To dry hop, you should backtrack from the end of your planed fermentation period. So say you want to have your beer in primary for 3 weeks and you want to dry hop for a week....add the dry hops at week 2 and by the time the hops have been in there for a week, your at your planned 3 weeks in primary. The usually accepted maximum days for a dry hop is about 10-14 days
 
My thoughts on a waiting period: First, hops in there during high krausen is a mess and will leave half of them plastered on the walls of the bucket (if you're using a bucket). Second, it is good to have some alcohol built up before your hops go in to reduce the risk of putting any bacteria in there with the hops. Third, yes it is commonly thought that vigorous fermentation strips out hops flavors somewhat.
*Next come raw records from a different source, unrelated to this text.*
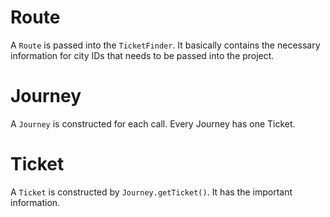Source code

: # Route
A `Route` is passed into the `TicketFinder`. It basically contains the necessary information for city IDs that needs to be passed into the project.

# Journey
A `Journey` is constructed for each call. Every Journey has one Ticket.

# Ticket
A `Ticket` is constructed by `Journey.getTicket()`. It has the important information.
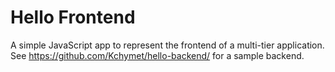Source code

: # Hello Frontend
A simple JavaScript app to represent the frontend of a multi-tier application. See https://github.com/Kchymet/hello-backend/ for a sample backend.
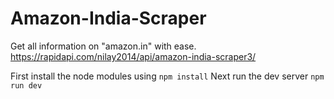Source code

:# Amazon-India-Scraper
Get all information on "amazon.in" with ease.
https://rapidapi.com/nilay2014/api/amazon-india-scraper3/

First install the node modules using `npm install`
Next run the dev server `npm run dev
` 
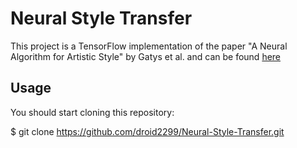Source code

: # Neural Style Transfer

This project is a TensorFlow implementation of the paper "A Neural Algorithm for Artistic Style" by Gatys et al. and can be found [here](https://arxiv.org/abs/1508.06576)

## Usage

You should start cloning this repository:

 $ git clone https://github.com/droid2299/Neural-Style-Transfer.git
 
 
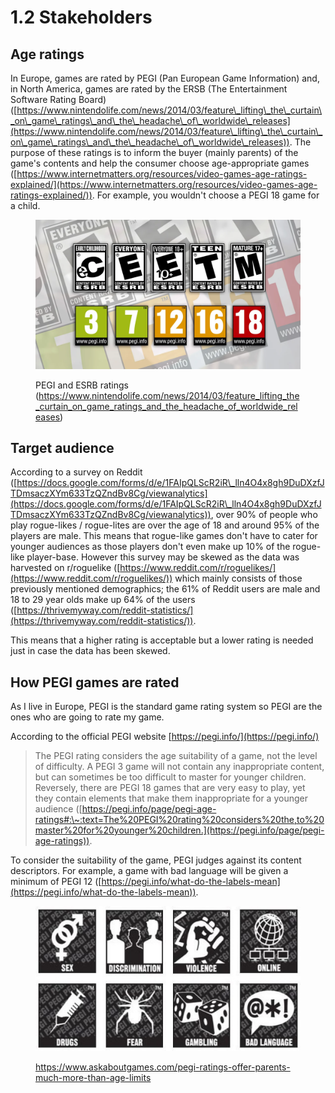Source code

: # 1.2 Stakeholders

## Age ratings

In Europe, games are rated by PEGI (Pan European Game Information) and, in North America, games are rated by the ERSB (The Entertainment Software Rating Board) ([https://www.nintendolife.com/news/2014/03/feature\_lifting\_the\_curtain\_on\_game\_ratings\_and\_the\_headache\_of\_worldwide\_releases](https://www.nintendolife.com/news/2014/03/feature\_lifting\_the\_curtain\_on\_game\_ratings\_and\_the\_headache\_of\_worldwide\_releases)). The purpose of these ratings is to inform the buyer (mainly parents) of the game's contents and help the consumer choose age-appropriate games ([https://www.internetmatters.org/resources/video-games-age-ratings-explained/](https://www.internetmatters.org/resources/video-games-age-ratings-explained/)). For example, you wouldn't choose a PEGI 18 game for a child.

<figure><img src="../.gitbook/assets/image (4).png" alt=""><figcaption><p>PEGI and ESRB ratings (<a href="https://www.nintendolife.com/news/2014/03/feature_lifting_the_curtain_on_game_ratings_and_the_headache_of_worldwide_releases">https://www.nintendolife.com/news/2014/03/feature_lifting_the_curtain_on_game_ratings_and_the_headache_of_worldwide_releases</a>)</p></figcaption></figure>

## Target audience

According to a survey on Reddit ([https://docs.google.com/forms/d/e/1FAIpQLScR2iR\_lln4O4x8gh9DuDXzfJTDmsaczXYm633TzQZndBv8Cg/viewanalytics](https://docs.google.com/forms/d/e/1FAIpQLScR2iR\_lln4O4x8gh9DuDXzfJTDmsaczXYm633TzQZndBv8Cg/viewanalytics)),  over 90% of people who play rogue-likes / rogue-lites are over the age of 18 and around 95% of the players are male. This means that rogue-like games don't have to cater for younger audiences as those players don't even make up 10% of the rogue-like player-base. However this survey may be skewed as the data was harvested on r/roguelike ([https://www.reddit.com/r/roguelikes/](https://www.reddit.com/r/roguelikes/)) which mainly consists of those previously mentioned demographics; the 61% of Reddit users are male and 18 to 29 year olds make up 64% of the users ([https://thrivemyway.com/reddit-statistics/](https://thrivemyway.com/reddit-statistics/)).

This means that a higher rating is acceptable but a lower rating is needed just in case the data has been skewed.

## How PEGI games are rated

As I live in Europe, PEGI is the standard game rating system so PEGI are the ones who are going to rate my game.

According to the official PEGI website [https://pegi.info/](https://pegi.info/)

> The PEGI rating considers the age suitability of a game, not the level of difficulty. A PEGI 3 game will not contain any inappropriate content, but can sometimes be too difficult to master for younger children. Reversely, there are PEGI 18 games that are very easy to play, yet they contain elements that make them inappropriate for a younger audience ([https://pegi.info/page/pegi-age-ratings#:\~:text=The%20PEGI%20rating%20considers%20the,to%20master%20for%20younger%20children.](https://pegi.info/page/pegi-age-ratings)).

To consider the suitability of the game, PEGI judges against its content descriptors. For example, a game with bad language will be given a minimum of PEGI 12 ([https://pegi.info/what-do-the-labels-mean](https://pegi.info/what-do-the-labels-mean)).

<figure><img src="../.gitbook/assets/image (3).png" alt=""><figcaption><p><a href="https://www.askaboutgames.com/pegi-ratings-offer-parents-much-more-than-age-limits">https://www.askaboutgames.com/pegi-ratings-offer-parents-much-more-than-age-limits</a></p></figcaption></figure>
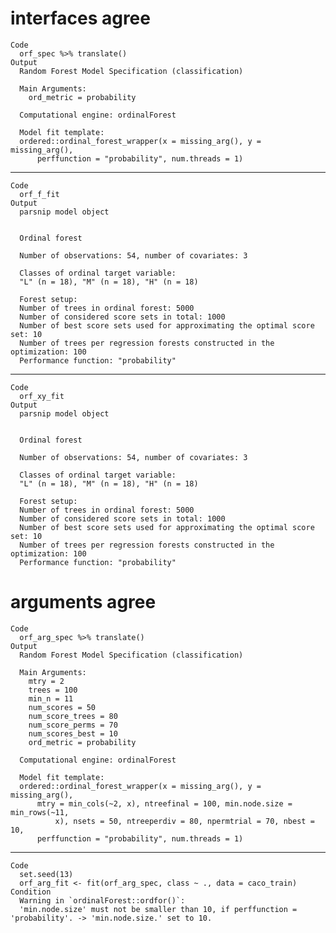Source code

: # interfaces agree

    Code
      orf_spec %>% translate()
    Output
      Random Forest Model Specification (classification)
      
      Main Arguments:
        ord_metric = probability
      
      Computational engine: ordinalForest 
      
      Model fit template:
      ordered::ordinal_forest_wrapper(x = missing_arg(), y = missing_arg(), 
          perffunction = "probability", num.threads = 1)

---

    Code
      orf_f_fit
    Output
      parsnip model object
      
      
      Ordinal forest 
      
      Number of observations: 54, number of covariates: 3 
      
      Classes of ordinal target variable: 
      "L" (n = 18), "M" (n = 18), "H" (n = 18) 
      
      Forest setup: 
      Number of trees in ordinal forest: 5000 
      Number of considered score sets in total: 1000 
      Number of best score sets used for approximating the optimal score set: 10 
      Number of trees per regression forests constructed in the optimization: 100 
      Performance function: "probability" 

---

    Code
      orf_xy_fit
    Output
      parsnip model object
      
      
      Ordinal forest 
      
      Number of observations: 54, number of covariates: 3 
      
      Classes of ordinal target variable: 
      "L" (n = 18), "M" (n = 18), "H" (n = 18) 
      
      Forest setup: 
      Number of trees in ordinal forest: 5000 
      Number of considered score sets in total: 1000 
      Number of best score sets used for approximating the optimal score set: 10 
      Number of trees per regression forests constructed in the optimization: 100 
      Performance function: "probability" 

# arguments agree

    Code
      orf_arg_spec %>% translate()
    Output
      Random Forest Model Specification (classification)
      
      Main Arguments:
        mtry = 2
        trees = 100
        min_n = 11
        num_scores = 50
        num_score_trees = 80
        num_score_perms = 70
        num_scores_best = 10
        ord_metric = probability
      
      Computational engine: ordinalForest 
      
      Model fit template:
      ordered::ordinal_forest_wrapper(x = missing_arg(), y = missing_arg(), 
          mtry = min_cols(~2, x), ntreefinal = 100, min.node.size = min_rows(~11, 
              x), nsets = 50, ntreeperdiv = 80, npermtrial = 70, nbest = 10, 
          perffunction = "probability", num.threads = 1)

---

    Code
      set.seed(13)
      orf_arg_fit <- fit(orf_arg_spec, class ~ ., data = caco_train)
    Condition
      Warning in `ordinalForest::ordfor()`:
      'min.node.size' must not be smaller than 10, if perffunction = 'probability'. -> 'min.node.size.' set to 10.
So yes, wait 5 days or until vigorous fermentation has subsided.
 
Wait until fermentation is complete and most of the yeast have dropped out. If you dry hop too soon you can lose aroma because the hop oils can stick to yeast and drop to the bottom. A lot of brewers recommend a short cold crash prior to dry hopping for this reason.
 
I plan on dry hopping my first time. My beer has compleated fermintation, would I still ve okay to dry hop without getting infection?

Could I add hops to boiling water then drop in to dry hop? Or is that off the wall?
 
I plan on dry hopping my first time. My beer has compleated fermintation, would I still ve okay to dry hop without getting infection?

Could I add hops to boiling water then drop in to dry hop? Or is that off the wall?
do not boil those hops. just drop them in, hops have anti-bacterial properties (one of the reasons they were used in the first place - they help with preservation). plus, the beer now has alcohol in it that helps protect it.
 
sweetcell said:
do not boil those hops. just drop them in, hops have anti-bacterial properties (one of the reasons they were used in the first place - they help with preservation). plus, the beer now has alcohol in it that helps protect it.

Thank you, thats what I thought. I remember hearing about why dry hops were done. To protect the beer from spoiling.